SET PROBLEM
Copy each of the following records verbatim, line for line.
▬▬▬
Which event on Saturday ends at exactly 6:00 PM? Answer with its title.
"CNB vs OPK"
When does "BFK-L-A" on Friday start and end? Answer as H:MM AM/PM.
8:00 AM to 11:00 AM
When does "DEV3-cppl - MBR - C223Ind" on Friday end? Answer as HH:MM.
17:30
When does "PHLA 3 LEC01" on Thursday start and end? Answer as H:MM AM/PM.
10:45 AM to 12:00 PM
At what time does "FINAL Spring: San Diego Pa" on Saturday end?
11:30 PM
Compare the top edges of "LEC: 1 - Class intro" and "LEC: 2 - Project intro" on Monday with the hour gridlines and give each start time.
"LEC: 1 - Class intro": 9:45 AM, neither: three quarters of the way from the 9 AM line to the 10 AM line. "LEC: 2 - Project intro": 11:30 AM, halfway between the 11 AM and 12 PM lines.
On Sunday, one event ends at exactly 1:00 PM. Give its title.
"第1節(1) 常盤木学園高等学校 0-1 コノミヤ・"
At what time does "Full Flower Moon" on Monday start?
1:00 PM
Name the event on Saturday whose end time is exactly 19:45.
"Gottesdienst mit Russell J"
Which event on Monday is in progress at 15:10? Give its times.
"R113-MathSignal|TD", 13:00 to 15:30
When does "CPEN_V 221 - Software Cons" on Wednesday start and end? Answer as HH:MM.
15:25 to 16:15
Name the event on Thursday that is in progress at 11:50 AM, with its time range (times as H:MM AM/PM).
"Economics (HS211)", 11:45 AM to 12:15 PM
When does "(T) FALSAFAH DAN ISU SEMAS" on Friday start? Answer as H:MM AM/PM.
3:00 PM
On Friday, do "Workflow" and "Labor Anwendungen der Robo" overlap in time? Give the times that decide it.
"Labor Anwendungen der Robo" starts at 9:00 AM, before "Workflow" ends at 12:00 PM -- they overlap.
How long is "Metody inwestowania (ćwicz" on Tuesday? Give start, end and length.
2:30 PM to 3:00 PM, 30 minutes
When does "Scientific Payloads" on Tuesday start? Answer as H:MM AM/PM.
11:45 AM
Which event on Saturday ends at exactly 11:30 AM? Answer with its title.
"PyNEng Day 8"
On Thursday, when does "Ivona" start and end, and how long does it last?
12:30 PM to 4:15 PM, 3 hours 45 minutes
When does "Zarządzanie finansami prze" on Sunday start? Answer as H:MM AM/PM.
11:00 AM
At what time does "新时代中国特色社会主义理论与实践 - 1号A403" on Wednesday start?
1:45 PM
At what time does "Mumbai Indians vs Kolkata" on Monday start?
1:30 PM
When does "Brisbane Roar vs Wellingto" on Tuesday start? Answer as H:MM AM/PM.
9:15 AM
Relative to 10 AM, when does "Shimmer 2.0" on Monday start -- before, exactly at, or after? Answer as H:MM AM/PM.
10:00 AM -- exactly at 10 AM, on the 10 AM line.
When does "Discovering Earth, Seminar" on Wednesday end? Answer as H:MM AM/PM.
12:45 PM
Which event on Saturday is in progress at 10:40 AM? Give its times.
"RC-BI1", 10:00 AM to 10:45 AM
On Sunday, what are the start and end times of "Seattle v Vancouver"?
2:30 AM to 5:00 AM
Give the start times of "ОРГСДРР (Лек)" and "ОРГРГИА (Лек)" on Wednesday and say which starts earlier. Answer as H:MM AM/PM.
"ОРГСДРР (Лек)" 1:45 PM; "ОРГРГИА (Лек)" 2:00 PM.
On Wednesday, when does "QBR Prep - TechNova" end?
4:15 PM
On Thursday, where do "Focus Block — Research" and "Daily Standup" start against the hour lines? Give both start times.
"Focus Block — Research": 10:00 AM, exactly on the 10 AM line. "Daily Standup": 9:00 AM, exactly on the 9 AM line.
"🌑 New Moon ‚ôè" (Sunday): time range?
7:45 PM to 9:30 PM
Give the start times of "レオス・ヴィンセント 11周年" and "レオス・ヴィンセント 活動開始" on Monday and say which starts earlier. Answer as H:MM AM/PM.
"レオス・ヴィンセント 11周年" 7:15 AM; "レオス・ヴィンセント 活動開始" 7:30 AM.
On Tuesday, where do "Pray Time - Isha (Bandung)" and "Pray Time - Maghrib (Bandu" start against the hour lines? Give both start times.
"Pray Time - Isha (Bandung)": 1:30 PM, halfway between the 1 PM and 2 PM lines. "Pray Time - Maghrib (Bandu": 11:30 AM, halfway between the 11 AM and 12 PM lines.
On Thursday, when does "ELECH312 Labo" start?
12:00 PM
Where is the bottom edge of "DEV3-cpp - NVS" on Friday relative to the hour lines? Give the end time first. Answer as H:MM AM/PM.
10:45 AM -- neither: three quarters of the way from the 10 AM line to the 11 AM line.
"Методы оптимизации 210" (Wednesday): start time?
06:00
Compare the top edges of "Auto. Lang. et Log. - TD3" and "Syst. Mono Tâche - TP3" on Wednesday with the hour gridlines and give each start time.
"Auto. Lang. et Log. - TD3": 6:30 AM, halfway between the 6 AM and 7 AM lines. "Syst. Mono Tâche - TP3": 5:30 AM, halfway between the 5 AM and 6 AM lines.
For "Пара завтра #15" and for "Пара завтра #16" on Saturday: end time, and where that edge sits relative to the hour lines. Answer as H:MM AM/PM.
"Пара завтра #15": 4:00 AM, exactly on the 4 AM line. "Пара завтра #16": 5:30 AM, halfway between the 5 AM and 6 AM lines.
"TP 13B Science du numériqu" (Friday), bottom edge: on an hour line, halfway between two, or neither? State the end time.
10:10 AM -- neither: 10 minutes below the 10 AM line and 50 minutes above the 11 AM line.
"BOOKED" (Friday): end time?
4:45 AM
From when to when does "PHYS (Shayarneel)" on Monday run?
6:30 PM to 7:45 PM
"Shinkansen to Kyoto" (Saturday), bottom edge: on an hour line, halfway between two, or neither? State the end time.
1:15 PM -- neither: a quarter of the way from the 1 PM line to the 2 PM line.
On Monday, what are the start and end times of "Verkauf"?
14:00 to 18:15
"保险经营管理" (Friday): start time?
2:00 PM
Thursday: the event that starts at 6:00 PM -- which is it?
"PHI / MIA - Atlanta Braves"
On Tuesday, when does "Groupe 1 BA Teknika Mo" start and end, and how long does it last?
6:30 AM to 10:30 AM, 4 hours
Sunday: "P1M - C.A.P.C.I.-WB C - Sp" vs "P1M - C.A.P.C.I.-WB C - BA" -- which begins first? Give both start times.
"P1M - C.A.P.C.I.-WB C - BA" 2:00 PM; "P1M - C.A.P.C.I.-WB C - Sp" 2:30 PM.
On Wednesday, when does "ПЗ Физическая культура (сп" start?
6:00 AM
▬▬▬
FINISHED EXERCISE
Which event on Saturday ends at exactly 6:00 PM? Answer with its title.
"CNB vs OPK"
When does "BFK-L-A" on Friday start and end? Answer as H:MM AM/PM.
8:00 AM to 11:00 AM
When does "DEV3-cppl - MBR - C223Ind" on Friday end? Answer as HH:MM.
17:30
When does "PHLA 3 LEC01" on Thursday start and end? Answer as H:MM AM/PM.
10:45 AM to 12:00 PM
At what time does "FINAL Spring: San Diego Pa" on Saturday end?
11:30 PM
Compare the top edges of "LEC: 1 - Class intro" and "LEC: 2 - Project intro" on Monday with the hour gridlines and give each start time.
"LEC: 1 - Class intro": 9:45 AM, neither: three quarters of the way from the 9 AM line to the 10 AM line. "LEC: 2 - Project intro": 11:30 AM, halfway between the 11 AM and 12 PM lines.
On Sunday, one event ends at exactly 1:00 PM. Give its title.
"第1節(1) 常盤木学園高等学校 0-1 コノミヤ・"
At what time does "Full Flower Moon" on Monday start?
1:00 PM
Name the event on Saturday whose end time is exactly 19:45.
"Gottesdienst mit Russell J"
Which event on Monday is in progress at 15:10? Give its times.
"R113-MathSignal|TD", 13:00 to 15:30
When does "CPEN_V 221 - Software Cons" on Wednesday start and end? Answer as HH:MM.
15:25 to 16:15
Name the event on Thursday that is in progress at 11:50 AM, with its time range (times as H:MM AM/PM).
"Economics (HS211)", 11:45 AM to 12:15 PM
When does "(T) FALSAFAH DAN ISU SEMAS" on Friday start? Answer as H:MM AM/PM.
3:00 PM
On Friday, do "Workflow" and "Labor Anwendungen der Robo" overlap in time? Give the times that decide it.
"Labor Anwendungen der Robo" starts at 9:00 AM, before "Workflow" ends at 12:00 PM -- they overlap.
How long is "Metody inwestowania (ćwicz" on Tuesday? Give start, end and length.
2:30 PM to 3:00 PM, 30 minutes
When does "Scientific Payloads" on Tuesday start? Answer as H:MM AM/PM.
11:45 AM
Which event on Saturday ends at exactly 11:30 AM? Answer with its title.
"PyNEng Day 8"
On Thursday, when does "Ivona" start and end, and how long does it last?
12:30 PM to 4:15 PM, 3 hours 45 minutes
When does "Zarządzanie finansami prze" on Sunday start? Answer as H:MM AM/PM.
11:00 AM
At what time does "新时代中国特色社会主义理论与实践 - 1号A403" on Wednesday start?
1:45 PM
At what time does "Mumbai Indians vs Kolkata" on Monday start?
1:30 PM
When does "Brisbane Roar vs Wellingto" on Tuesday start? Answer as H:MM AM/PM.
9:15 AM
Relative to 10 AM, when does "Shimmer 2.0" on Monday start -- before, exactly at, or after? Answer as H:MM AM/PM.
10:00 AM -- exactly at 10 AM, on the 10 AM line.
When does "Discovering Earth, Seminar" on Wednesday end? Answer as H:MM AM/PM.
12:45 PM
Which event on Saturday is in progress at 10:40 AM? Give its times.
"RC-BI1", 10:00 AM to 10:45 AM
On Sunday, what are the start and end times of "Seattle v Vancouver"?
2:30 AM to 5:00 AM
Give the start times of "ОРГСДРР (Лек)" and "ОРГРГИА (Лек)" on Wednesday and say which starts earlier. Answer as H:MM AM/PM.
"ОРГСДРР (Лек)" 1:45 PM; "ОРГРГИА (Лек)" 2:00 PM.
On Wednesday, when does "QBR Prep - TechNova" end?
4:15 PM
On Thursday, where do "Focus Block — Research" and "Daily Standup" start against the hour lines? Give both start times.
"Focus Block — Research": 10:00 AM, exactly on the 10 AM line. "Daily Standup": 9:00 AM, exactly on the 9 AM line.
"🌑 New Moon ‚ôè" (Sunday): time range?
7:45 PM to 9:30 PM
Give the start times of "レオス・ヴィンセント 11周年" and "レオス・ヴィンセント 活動開始" on Monday and say which starts earlier. Answer as H:MM AM/PM.
"レオス・ヴィンセント 11周年" 7:15 AM; "レオス・ヴィンセント 活動開始" 7:30 AM.
On Tuesday, where do "Pray Time - Isha (Bandung)" and "Pray Time - Maghrib (Bandu" start against the hour lines? Give both start times.
"Pray Time - Isha (Bandung)": 1:30 PM, halfway between the 1 PM and 2 PM lines. "Pray Time - Maghrib (Bandu": 11:30 AM, halfway between the 11 AM and 12 PM lines.
On Thursday, when does "ELECH312 Labo" start?
12:00 PM
Where is the bottom edge of "DEV3-cpp - NVS" on Friday relative to the hour lines? Give the end time first. Answer as H:MM AM/PM.
10:45 AM -- neither: three quarters of the way from the 10 AM line to the 11 AM line.
"Методы оптимизации 210" (Wednesday): start time?
06:00
Compare the top edges of "Auto. Lang. et Log. - TD3" and "Syst. Mono Tâche - TP3" on Wednesday with the hour gridlines and give each start time.
"Auto. Lang. et Log. - TD3": 6:30 AM, halfway between the 6 AM and 7 AM lines. "Syst. Mono Tâche - TP3": 5:30 AM, halfway between the 5 AM and 6 AM lines.
For "Пара завтра #15" and for "Пара завтра #16" on Saturday: end time, and where that edge sits relative to the hour lines. Answer as H:MM AM/PM.
"Пара завтра #15": 4:00 AM, exactly on the 4 AM line. "Пара завтра #16": 5:30 AM, halfway between the 5 AM and 6 AM lines.
"TP 13B Science du numériqu" (Friday), bottom edge: on an hour line, halfway between two, or neither? State the end time.
10:10 AM -- neither: 10 minutes below the 10 AM line and 50 minutes above the 11 AM line.
"BOOKED" (Friday): end time?
4:45 AM
From when to when does "PHYS (Shayarneel)" on Monday run?
6:30 PM to 7:45 PM
"Shinkansen to Kyoto" (Saturday), bottom edge: on an hour line, halfway between two, or neither? State the end time.
1:15 PM -- neither: a quarter of the way from the 1 PM line to the 2 PM line.
On Monday, what are the start and end times of "Verkauf"?
14:00 to 18:15
"保险经营管理" (Friday): start time?
2:00 PM
Thursday: the event that starts at 6:00 PM -- which is it?
"PHI / MIA - Atlanta Braves"
On Tuesday, when does "Groupe 1 BA Teknika Mo" start and end, and how long does it last?
6:30 AM to 10:30 AM, 4 hours
Sunday: "P1M - C.A.P.C.I.-WB C - Sp" vs "P1M - C.A.P.C.I.-WB C - BA" -- which begins first? Give both start times.
"P1M - C.A.P.C.I.-WB C - BA" 2:00 PM; "P1M - C.A.P.C.I.-WB C - Sp" 2:30 PM.
On Wednesday, when does "ПЗ Физическая культура (сп" start?
6:00 AM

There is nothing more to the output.